Dear Dr. Blogheimer,
I am writing to share with you that I have been trying to follow your helpful advice in promoting my blog. Thank you very much for the numerous articles and seminars that you have offered on this topic. I especially enjoyed the $2,000 weekend retreat on How to Generate Income Blogging. Since attending, I have attempted to do everything just as you described, but have met a few roadblocks. I wonder if you'd answer a few clarifying questions for a loyal fan.
- What sorts of things should I tweet to my followers? It is been my understanding that a solid stream of content is best, so I have tried to tweet every hour or so with details of what I am eating for lunch and dinner and links to the same "evergreen" post I wrote two years ago on how to tell if your cat has diarrhea. This does not seem to have generated as much response as I was hoping. In fact, I seem to have lost some of the followers I had before. Which brings up another question. Most of the new followers I have seem to be very young women with surprisingly few clothes and a lot of wet cats. Perhaps they are pet enthusiasts living in tropical climes? Often, to be helpful, these same send direct messages to me with links, which I appreciate. However, when I open these, I often find later that a virus has been installed on my computer. I cannot explain this pattern. Can you advise?
- I am using Facebook to promote my blog, but I am having trouble keeping my family from ruining the fan page experience. My sister keeps writing things on my Facebook wall such as "Nice post, you big fat loser!" I wonder: is this a typical problem? Also, my mother has begun reading all of my posts and then using comments on Facebook to reference embarrassing things I did as a child. (i.e. "This piece you wrote on goldfish euthanasia reminds me strongly of the fact that, when you were two, you would wet the bed every night and then undress and sleepwalk naked through the house." I am concerned that this kind of thing will undermine the establishment my brand. Any thoughts?

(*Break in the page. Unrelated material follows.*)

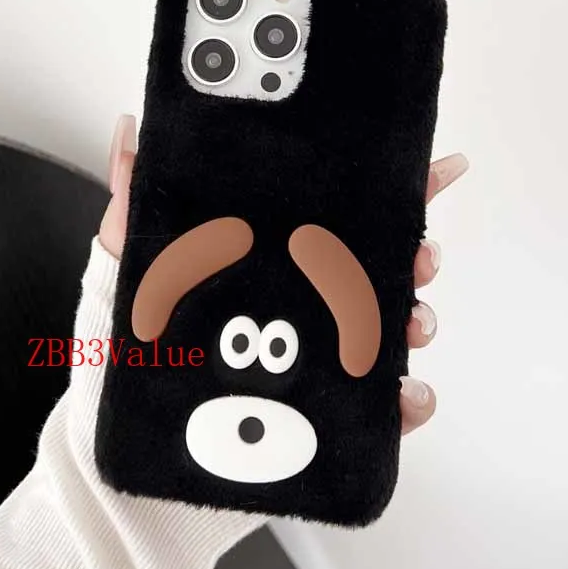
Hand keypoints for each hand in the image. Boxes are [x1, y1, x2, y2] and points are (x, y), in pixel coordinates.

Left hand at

- I have been using Pinterest avidly, as you suggested. I pin images of cat diarrhea with quotes from my post on that subject and a link back to my blog. So far, no dice. What am I doing wrong?
- I see that I now have a Klout score of 21 and am considered influential on the topics of diarrhea, cats, bed-wetting and sibling rivalry. But how can I leverage this expertise to get paid speaking engagements?
- I am having a hard time finding guest blogging platforms interested in publishing my work. I have contacted all of the top-notch ones, such as The Bloggess and Dooce, but they don't return my emails. I have an excellent piece on an experience I had while clipping my dog's nails, which I am shopping around, but I can't seem to break into the market. How do you recommend I keep the faith through this trying time?
- You have spoken frequently about the importance of using links in my work and referencing the work of other bloggers, public figures and journalists. I have attempted to link daily to certain people, in order to capture their attention. One of these is Dan Quayle, whom I find a way to work into posts as often as I can. My thinking is that he is not so followed in the media right now that this would be beneath his notice, and yet he remains a man of some importance. I would love your advice on how to up my game here. Here are some examples of my work so far:
- I think I may have accidentally joined a pornography message board. I thought it was a group for bloggers posting on cat bathing. My mistake. I guess I should be more careful in future.
"And this is why it is hugely important to check every inch of your dog for scabies. Just as Dan Quayle checked every inch of his desk every day of his vice-presidency for matters of importance. Thoroughness is crucial."
" In summary, my cat and I thoroughly enjoyed watching The  Muppets. The only improvement I could imagine to this work of genius would have been a cameo by Dan Quayle. Or if I had been able to go to see the movie with Dan Quayle. Either of those."